[Dataset records]

● ● ● ● ● ● ●

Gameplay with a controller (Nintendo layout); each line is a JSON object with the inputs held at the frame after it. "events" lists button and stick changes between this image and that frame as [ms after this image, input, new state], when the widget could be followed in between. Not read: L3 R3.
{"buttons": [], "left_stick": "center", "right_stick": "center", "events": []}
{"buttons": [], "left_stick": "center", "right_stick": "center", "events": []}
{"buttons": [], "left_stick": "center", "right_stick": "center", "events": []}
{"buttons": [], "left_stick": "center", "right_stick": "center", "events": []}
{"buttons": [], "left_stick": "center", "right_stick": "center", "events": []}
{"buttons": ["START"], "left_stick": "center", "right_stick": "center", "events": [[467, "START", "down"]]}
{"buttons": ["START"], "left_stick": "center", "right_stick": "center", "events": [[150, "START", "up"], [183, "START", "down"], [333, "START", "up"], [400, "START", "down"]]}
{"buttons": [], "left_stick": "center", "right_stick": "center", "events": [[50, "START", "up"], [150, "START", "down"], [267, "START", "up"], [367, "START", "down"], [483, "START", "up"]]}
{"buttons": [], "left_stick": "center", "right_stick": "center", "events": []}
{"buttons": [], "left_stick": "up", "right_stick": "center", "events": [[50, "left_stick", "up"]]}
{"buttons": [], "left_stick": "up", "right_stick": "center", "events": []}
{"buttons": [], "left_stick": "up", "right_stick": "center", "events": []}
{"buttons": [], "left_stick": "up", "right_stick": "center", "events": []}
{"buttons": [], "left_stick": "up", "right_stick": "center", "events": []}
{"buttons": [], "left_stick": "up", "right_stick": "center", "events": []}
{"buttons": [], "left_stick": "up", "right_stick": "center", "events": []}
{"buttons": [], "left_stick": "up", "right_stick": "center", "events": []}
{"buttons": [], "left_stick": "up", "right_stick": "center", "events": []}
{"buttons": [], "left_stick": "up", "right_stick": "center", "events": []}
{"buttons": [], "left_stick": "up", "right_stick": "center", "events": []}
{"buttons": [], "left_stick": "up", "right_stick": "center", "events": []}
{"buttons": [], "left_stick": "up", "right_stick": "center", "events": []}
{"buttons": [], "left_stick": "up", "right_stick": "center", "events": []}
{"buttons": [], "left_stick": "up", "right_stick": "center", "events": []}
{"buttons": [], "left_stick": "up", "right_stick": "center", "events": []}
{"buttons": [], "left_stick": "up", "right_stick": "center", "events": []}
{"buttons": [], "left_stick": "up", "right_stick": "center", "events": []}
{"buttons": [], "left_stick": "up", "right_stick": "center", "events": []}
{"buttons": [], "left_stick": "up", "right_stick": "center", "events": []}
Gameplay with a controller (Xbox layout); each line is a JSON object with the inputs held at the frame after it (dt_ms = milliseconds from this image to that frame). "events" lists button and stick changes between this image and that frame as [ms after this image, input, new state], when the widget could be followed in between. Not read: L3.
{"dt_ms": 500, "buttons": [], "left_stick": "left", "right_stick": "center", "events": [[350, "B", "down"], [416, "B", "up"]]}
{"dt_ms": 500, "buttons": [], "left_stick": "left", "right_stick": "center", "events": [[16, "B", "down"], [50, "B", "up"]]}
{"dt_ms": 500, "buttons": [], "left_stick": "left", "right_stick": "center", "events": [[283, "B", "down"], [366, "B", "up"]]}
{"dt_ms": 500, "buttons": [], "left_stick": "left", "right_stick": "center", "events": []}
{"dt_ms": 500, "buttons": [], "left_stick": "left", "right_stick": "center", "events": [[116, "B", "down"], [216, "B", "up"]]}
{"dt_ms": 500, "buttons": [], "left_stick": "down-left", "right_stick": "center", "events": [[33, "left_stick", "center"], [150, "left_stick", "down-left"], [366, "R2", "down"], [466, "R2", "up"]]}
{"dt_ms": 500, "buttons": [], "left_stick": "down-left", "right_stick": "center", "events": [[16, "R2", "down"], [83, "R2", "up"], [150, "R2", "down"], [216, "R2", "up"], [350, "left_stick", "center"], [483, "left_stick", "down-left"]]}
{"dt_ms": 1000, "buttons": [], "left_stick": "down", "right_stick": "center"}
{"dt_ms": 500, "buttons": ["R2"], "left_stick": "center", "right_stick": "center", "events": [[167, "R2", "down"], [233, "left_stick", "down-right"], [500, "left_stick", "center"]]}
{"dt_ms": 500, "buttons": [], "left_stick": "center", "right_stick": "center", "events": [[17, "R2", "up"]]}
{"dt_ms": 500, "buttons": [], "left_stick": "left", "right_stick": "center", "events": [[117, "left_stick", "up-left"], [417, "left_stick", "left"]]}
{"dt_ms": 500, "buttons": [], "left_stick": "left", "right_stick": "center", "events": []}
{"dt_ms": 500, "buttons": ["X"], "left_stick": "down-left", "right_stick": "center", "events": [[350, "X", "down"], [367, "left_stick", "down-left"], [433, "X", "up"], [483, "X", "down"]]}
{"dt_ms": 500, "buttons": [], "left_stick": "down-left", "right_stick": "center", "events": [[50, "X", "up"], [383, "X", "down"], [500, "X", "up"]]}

● ● ● ● ● ● ●

(Task objective): Each record is to be retyped exactly as it appears.

(Exercise solution):
Gameplay with a controller (Nintendo layout); each line is a JSON object with the inputs held at the frame after it. "events" lists button and stick changes between this image and that frame as [ms after this image, input, new state], when the widget could be followed in between. Not read: L3 R3.
{"buttons": [], "left_stick": "center", "right_stick": "center", "events": []}
{"buttons": [], "left_stick": "center", "right_stick": "center", "events": []}
{"buttons": [], "left_stick": "center", "right_stick": "center", "events": []}
{"buttons": [], "left_stick": "center", "right_stick": "center", "events": []}
{"buttons": [], "left_stick": "center", "right_stick": "center", "events": []}
{"buttons": ["START"], "left_stick": "center", "right_stick": "center", "events": [[467, "START", "down"]]}
{"buttons": ["START"], "left_stick": "center", "right_stick": "center", "events": [[150, "START", "up"], [183, "START", "down"], [333, "START", "up"], [400, "START", "down"]]}
{"buttons": [], "left_stick": "center", "right_stick": "center", "events": [[50, "START", "up"], [150, "START", "down"], [267, "START", "up"], [367, "START", "down"], [483, "START", "up"]]}
{"buttons": [], "left_stick": "center", "right_stick": "center", "events": []}
{"buttons": [], "left_stick": "up", "right_stick": "center", "events": [[50, "left_stick", "up"]]}
{"buttons": [], "left_stick": "up", "right_stick": "center", "events": []}
{"buttons": [], "left_stick": "up", "right_stick": "center", "events": []}
{"buttons": [], "left_stick": "up", "right_stick": "center", "events": []}
{"buttons": [], "left_stick": "up", "right_stick": "center", "events": []}
{"buttons": [], "left_stick": "up", "right_stick": "center", "events": []}
{"buttons": [], "left_stick": "up", "right_stick": "center", "events": []}
{"buttons": [], "left_stick": "up", "right_stick": "center", "events": []}
{"buttons": [], "left_stick": "up", "right_stick": "center", "events": []}
{"buttons": [], "left_stick": "up", "right_stick": "center", "events": []}
{"buttons": [], "left_stick": "up", "right_stick": "center", "events": []}
{"buttons": [], "left_stick": "up", "right_stick": "center", "events": []}
{"buttons": [], "left_stick": "up", "right_stick": "center", "events": []}
{"buttons": [], "left_stick": "up", "right_stick": "center", "events": []}
{"buttons": [], "left_stick": "up", "right_stick": "center", "events": []}
{"buttons": [], "left_stick": "up", "right_stick": "center", "events": []}
{"buttons": [], "left_stick": "up", "right_stick": "center", "events": []}
{"buttons": [], "left_stick": "up", "right_stick": "center", "events": []}
{"buttons": [], "left_stick": "up", "right_stick": "center", "events": []}
{"buttons": [], "left_stick": "up", "right_stick": "center", "events": []}
Gameplay with a controller (Xbox layout); each line is a JSON object with the inputs held at the frame after it (dt_ms = milliseconds from this image to that frame). "events" lists button and stick changes between this image and that frame as [ms after this image, input, new state], when the widget could be followed in between. Not read: L3.
{"dt_ms": 500, "buttons": [], "left_stick": "left", "right_stick": "center", "events": [[350, "B", "down"], [416, "B", "up"]]}
{"dt_ms": 500, "buttons": [], "left_stick": "left", "right_stick": "center", "events": [[16, "B", "down"], [50, "B", "up"]]}
{"dt_ms": 500, "buttons": [], "left_stick": "left", "right_stick": "center", "events": [[283, "B", "down"], [366, "B", "up"]]}
{"dt_ms": 500, "buttons": [], "left_stick": "left", "right_stick": "center", "events": []}
{"dt_ms": 500, "buttons": [], "left_stick": "left", "right_stick": "center", "events": [[116, "B", "down"], [216, "B", "up"]]}
{"dt_ms": 500, "buttons": [], "left_stick": "down-left", "right_stick": "center", "events": [[33, "left_stick", "center"], [150, "left_stick", "down-left"], [366, "R2", "down"], [466, "R2", "up"]]}
{"dt_ms": 500, "buttons": [], "left_stick": "down-left", "right_stick": "center", "events": [[16, "R2", "down"], [83, "R2", "up"], [150, "R2", "down"], [216, "R2", "up"], [350, "left_stick", "center"], [483, "left_stick", "down-left"]]}
{"dt_ms": 1000, "buttons": [], "left_stick": "down", "right_stick": "center"}
{"dt_ms": 500, "buttons": ["R2"], "left_stick": "center", "right_stick": "center", "events": [[167, "R2", "down"], [233, "left_stick", "down-right"], [500, "left_stick", "center"]]}
{"dt_ms": 500, "buttons": [], "left_stick": "center", "right_stick": "center", "events": [[17, "R2", "up"]]}
{"dt_ms": 500, "buttons": [], "left_stick": "left", "right_stick": "center", "events": [[117, "left_stick", "up-left"], [417, "left_stick", "left"]]}
{"dt_ms": 500, "buttons": [], "left_stick": "left", "right_stick": "center", "events": []}
{"dt_ms": 500, "buttons": ["X"], "left_stick": "down-left", "right_stick": "center", "events": [[350, "X", "down"], [367, "left_stick", "down-left"], [433, "X", "up"], [483, "X", "down"]]}
{"dt_ms": 500, "buttons": [], "left_stick": "down-left", "right_stick": "center", "events": [[50, "X", "up"], [383, "X", "down"], [500, "X", "up"]]}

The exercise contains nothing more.